Here’s how this works…
Each week we’ll introduce you to one new investing term that you’ll need to know if you want to start investing.
Then we’ll provide a summary of the past week’s financial news and explain why it’s relevant to you as a beginner investor and, more importantly, how you can use this knowledge to your advantage.
So, let’s get cracking!
TERM TO LEARN

AN ALTERNATIVE INVESTMENT IS A FINANCIAL ASSET THAT DOES NOT FALL INTO ONE OF THE CONVENTIONAL INVESTMENT CATEGORIES, SUCH AS STOCKS, BONDS, AND CASH.
ALTERNATIVE INVESTMENTS CAN INCLUDE PRIVATE EQUITY OR VENTURE CAPITAL, HEDGE FUNDS, MANAGED FUTURES, ART AND ANTIQUES, COMMODITIES, AND DERIVATIVE CONTRACTS. REAL ESTATE IS ALSO OFTEN CLASSIFIED AS AN ALTERNATIVE INVESTMENT:
Most alternative investment assets are held by institutional investors or high-net-worth individuals due to their complexity, lack of regulation, and associated risks.
Many alternative investments have high minimum investments and fee structures, especially when compared to mutual funds and exchange-traded funds (ETFs).
Alternative investments come with unique characteristics, risks, and considerations that investors need to carefully evaluate
INVESTMENT NEWS FOR BEGINNERS
3 takeaways for investors tracking executive insider trades.

Beginner investors can learn by watching how company executives buy or sell shares of their own companies.

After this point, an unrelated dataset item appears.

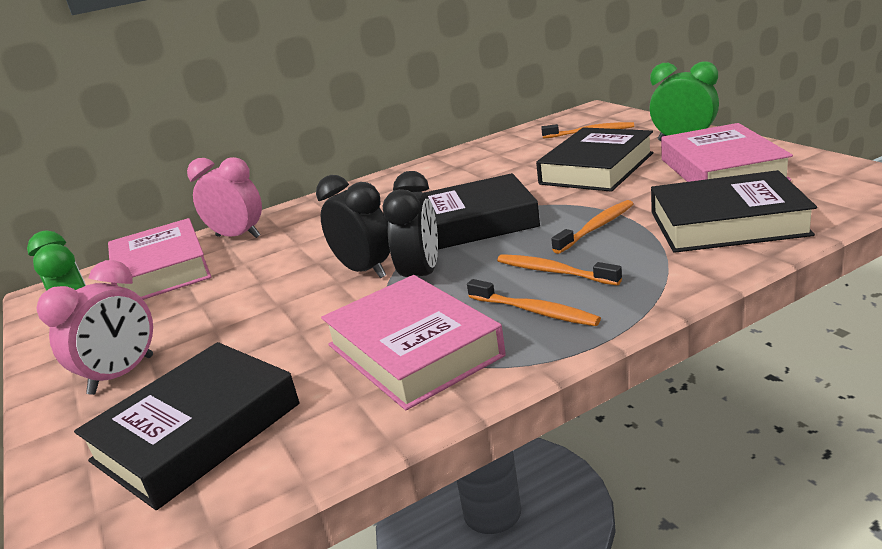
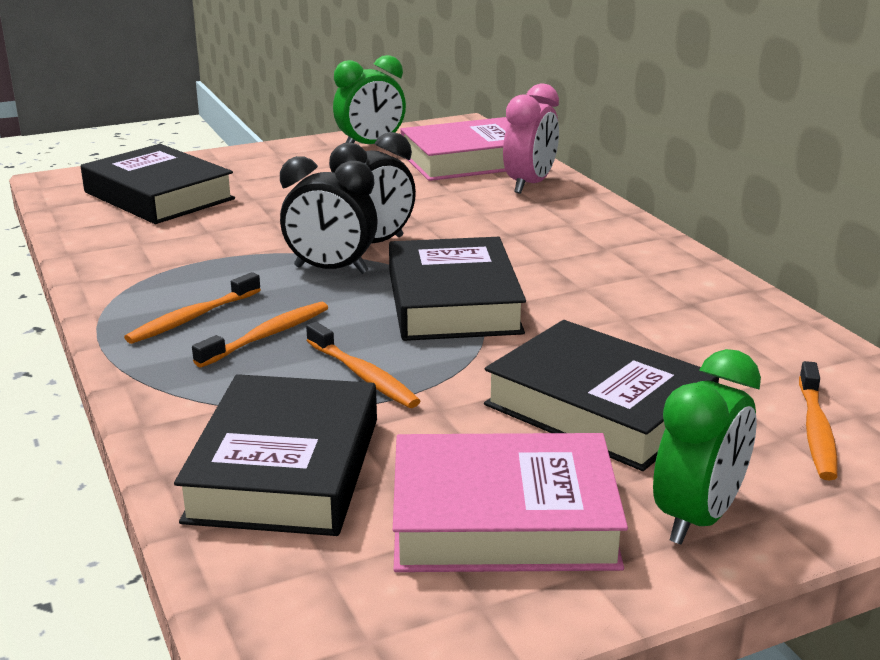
camera: 90 degrees right, 0 degrees up
(122, 375) = (271, 167): pink clock -> none
(413, 350) = (184, 263): pink book -> none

When executives trade their own stock, it can provide clues about how they feel about the company’s future.
Why this matters to you…
Understanding these signals can help beginners avoid poor investments or spot opportunities early.
Knowing how and when to consider insider trades can be part of a beginner’s toolkit for smarter investing decisions.
Frequent buying by insiders may show confidence, while heavy selling could be a warning, but context is key.
What you need to do…
Treat them as one piece of information among many, rather than a guaranteed tip.
Track insider trades through trustworthy platforms that report these transactions clearly.
Pair insider trade data with your own research on company fundamentals and market conditions.
Global de-dollarization trend speeds up - JPMorgan warns what comes next.

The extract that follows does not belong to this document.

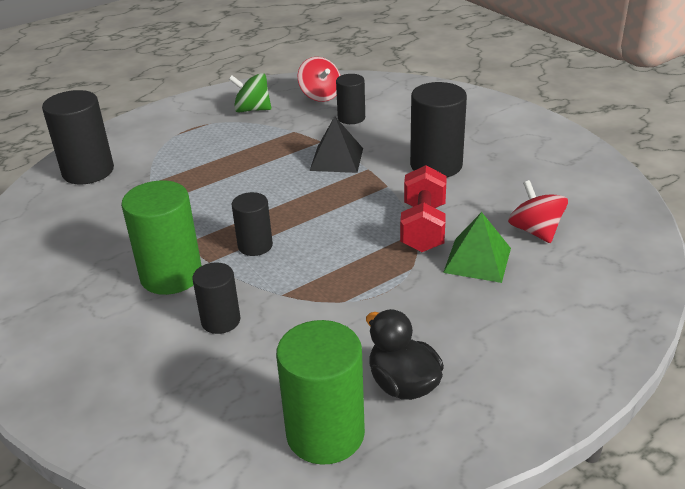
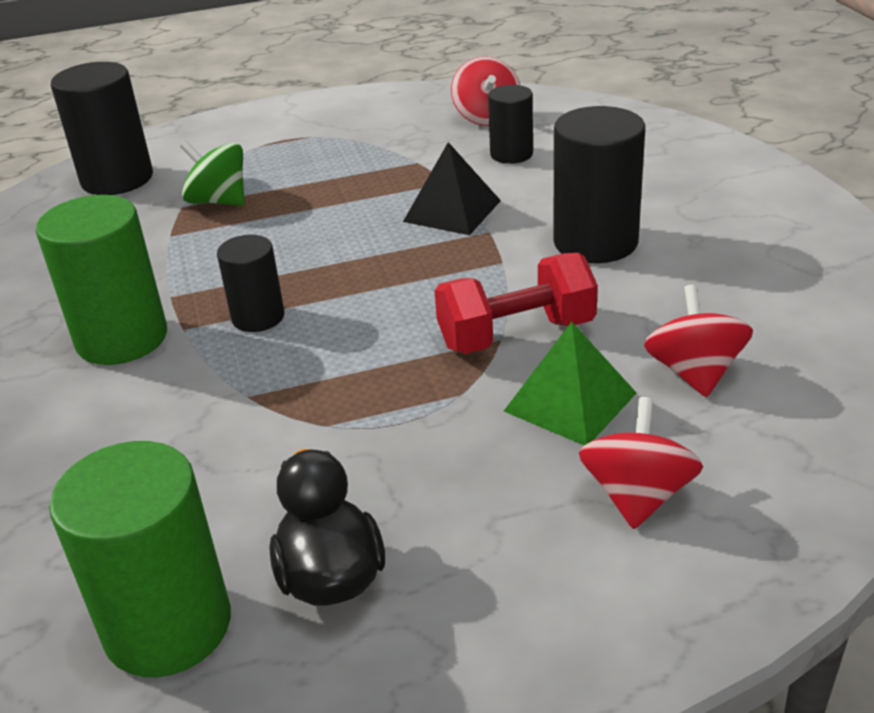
camera: 20 degrees right, 0 degrees up
(220, 321) = (141, 417): black cylinder -> none
(252, 109) = (380, 125): green spinning top -> green spinning top (219, 201)
(423, 227) = (516, 334): red dumbbell -> red dumbbell turned 45 degrees clockwise
(544, 303) = (637, 496): none -> red spinning top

Countries around the world are increasingly moving away from using the U.S. dollar for trade and financial transactions—a trend known as “de-dollarization”. JPMorgan, a major global investment bank, warns that this shift is gaining speed and could have serious effects on global finance. For decades, the U.S. dollar has been the main currency used for international trade, saving, and investing (like a “global money standard”). Now, some countries, especially those unhappy with U.S. economic influence or trade policies, are trying to use other currencies like the Chinese yuan or the euro instead.
Why this matters to you…
If fewer countries use the U.S. dollar, its global demand could drop, possibly lowering its value.
Central banks could respond by raising interest rates again, which often affects stock prices.
Countries like China, India, and Brazil could gain influence as their currencies and markets grow stronger.
What you need to do…
Consider ETFs or index funds that include international companies outside of the US.
Start paying more attention to emerging market funds or companies tied to these trends.
Understand how global trade and currency systems work to give you an edge in spotting long-term opportunities.
Barclays sees “macro tantrums, micro bulls” as equity positioning diverges.

Different types of investors are behaving differently in the stock market right now. Large institutional investors, like hedge funds, are cautious and have reduced some of their stock holdings because of worries about big issues like tariffs (taxes on imports) and credit risks. Meanwhile, smaller or retail investors are very optimistic and are buying more stocks, especially after a recent interest rate cut. Barclays calls this situation a mix of "macro tantrums" (big economic or political worries causing nervousness) and "micro bulls" (individual investors excited about certain stocks, especially in areas like AI technology).
Why this matters to you…
When large investors and small investors behave very differently, it can affect stock prices and volatility.
The recent cut in interest rates encouraged smaller investors to buy more stocks. Interest rates influence borrowing costs and can affect the economy and markets.
Big investors are cautious because of risks like tariffs and credit problems. As a beginner investor, understanding these risks helps in making informed decisions.
What you need to do…
Recognize that even when big investors are cautious, small investors might be optimistic, which can lead to market swings.
Keep in mind that increased ups and downs (volatility) in the market means that prices can change quickly. This affects how safe or risky investing might be.
Understand that markets can be influenced by big economic issues like tariffs or credit concerns. These can affect stock prices.
Thanks for reading this seventh edition.
Feel like you’re beginning to get the hang of all this yet?
Yes / No / Kinda - delete as applicable.
Don’t worry. Rome wasn’t built in a day. Neither was a portfolio big enough to retire on.